### O QUE FAZER:
Extraia, por favor, o texto sobre as guerras em nome de Deus na íntegra, sem alterar uma única palavra.

### EXCERTO DO TEXTO:
--- --- ---

As guerras em
nome de Deus
Estamos a evocar o centenário da I
Grande Guerra, aquela que foi feita «para acabar com todas as guerras» e para
durar «seis meses». Não consta que então algum dos beligerantes invocasse que
ia rechaçar o inimigo em nome de Deus, porque se algum o fizesse ninguém o
teria levado a sério. Mesmo assim, ainda se invocou a Santa Rússia, e os
exércitos em confronto, perante a visão das mortes horríveis, foram acometidos
de fenómenos de religiosidade espontânea, às vezes pouco ortodoxos, que os
religiosos fardados, capelães católicos, protestantes e ortodoxos, tentaram
enquadrar. Por toda a Europa, dentro e fora do teatro de guerra, ocorreram
aparições da Virgem Maria, nomeadamente em Fátima, mas também, pelos vistos, se
registaram fenómenos OVNI. A desgraça dos povos e a mortandade dos militares,
dos civis e dos animais proporcionaram o extremar das crenças. Como ficou então
muita coisa por clarificar, veio depois a II Grande Guerra.
Se na primeira ainda havia imperadores e
impérios, vindos do século XIX, a segunda realizou-se já em plena soberania do
povo, que, através de eleições, colocou no poder os governantes que a
declararam e que a legitimaram, como foi o caso de Franco, Hitler, Mussolini, e
outros governantes dos Aliados ou do Eixo. O povo podia ter vetado a guerra,
mas estando então preocupado com as consequências da crise económica, do
desemprego e da falta de perspetivas sociais, deixou isso na mão dos seus
escolhidos, eleitos ou tolerados governantes. Depois foi morrer nos combates.

--- --- ---

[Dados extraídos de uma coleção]
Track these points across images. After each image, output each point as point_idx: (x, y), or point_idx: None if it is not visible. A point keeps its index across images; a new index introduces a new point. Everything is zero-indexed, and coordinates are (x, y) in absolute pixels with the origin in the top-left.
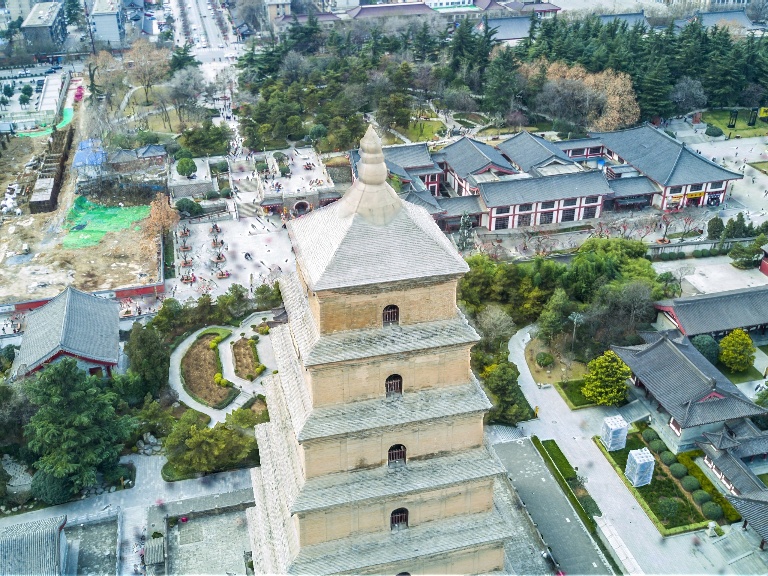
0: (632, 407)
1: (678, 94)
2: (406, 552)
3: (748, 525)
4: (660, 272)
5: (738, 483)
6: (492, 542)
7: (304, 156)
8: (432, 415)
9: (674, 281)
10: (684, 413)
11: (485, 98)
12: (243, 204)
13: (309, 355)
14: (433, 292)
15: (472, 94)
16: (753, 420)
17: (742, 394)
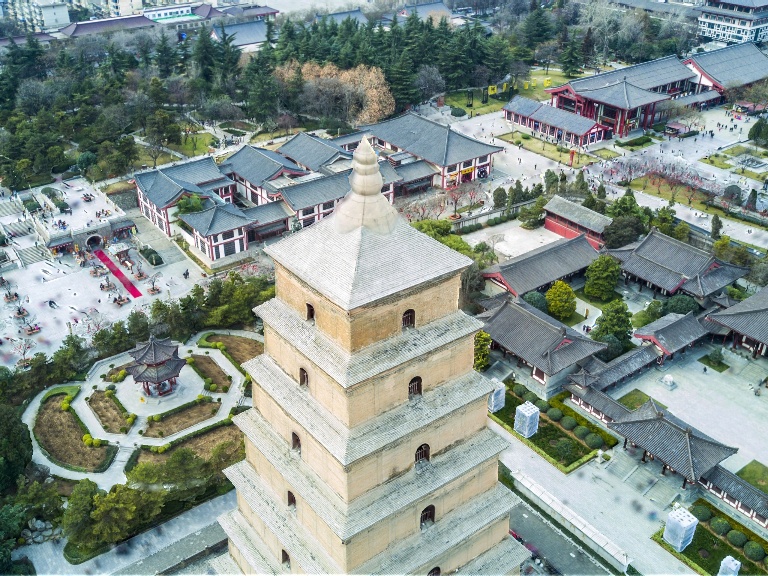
0: (495, 369)
1: (421, 82)
2: (440, 547)
3: (626, 445)
4: (470, 244)
5: (609, 411)
6: (503, 514)
7: (77, 188)
8: (452, 408)
9: (489, 250)
10: (547, 363)
11: (249, 105)
12: (24, 250)
13: (347, 376)
14: (442, 290)
15: (231, 102)
16: (596, 356)
17: (583, 336)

--- --- ---

### RESPOSTA COMPLETA:
As guerras em
nome de Deus
Estamos a evocar o centenário da I
Grande Guerra, aquela que foi feita «para acabar com todas as guerras» e para
durar «seis meses». Não consta que então algum dos beligerantes invocasse que
ia rechaçar o inimigo em nome de Deus, porque se algum o fizesse ninguém o
teria levado a sério. Mesmo assim, ainda se invocou a Santa Rússia, e os
exércitos em confronto, perante a visão das mortes horríveis, foram acometidos
de fenómenos de religiosidade espontânea, às vezes pouco ortodoxos, que os
religiosos fardados, capelães católicos, protestantes e ortodoxos, tentaram
enquadrar. Por toda a Europa, dentro e fora do teatro de guerra, ocorreram
aparições da Virgem Maria, nomeadamente em Fátima, mas também, pelos vistos, se
registaram fenómenos OVNI. A desgraça dos povos e a mortandade dos militares,
dos civis e dos animais proporcionaram o extremar das crenças. Como ficou então
muita coisa por clarificar, veio depois a II Grande Guerra.
Se na primeira ainda havia imperadores e
impérios, vindos do século XIX, a segunda realizou-se já em plena soberania do
povo, que, através de eleições, colocou no poder os governantes que a
declararam e que a legitimaram, como foi o caso de Franco, Hitler, Mussolini, e
outros governantes dos Aliados ou do Eixo. O povo podia ter vetado a guerra,
mas estando então preocupado com as consequências da crise económica, do
desemprego e da falta de perspetivas sociais, deixou isso na mão dos seus
escolhidos, eleitos ou tolerados governantes. Depois foi morrer nos combates.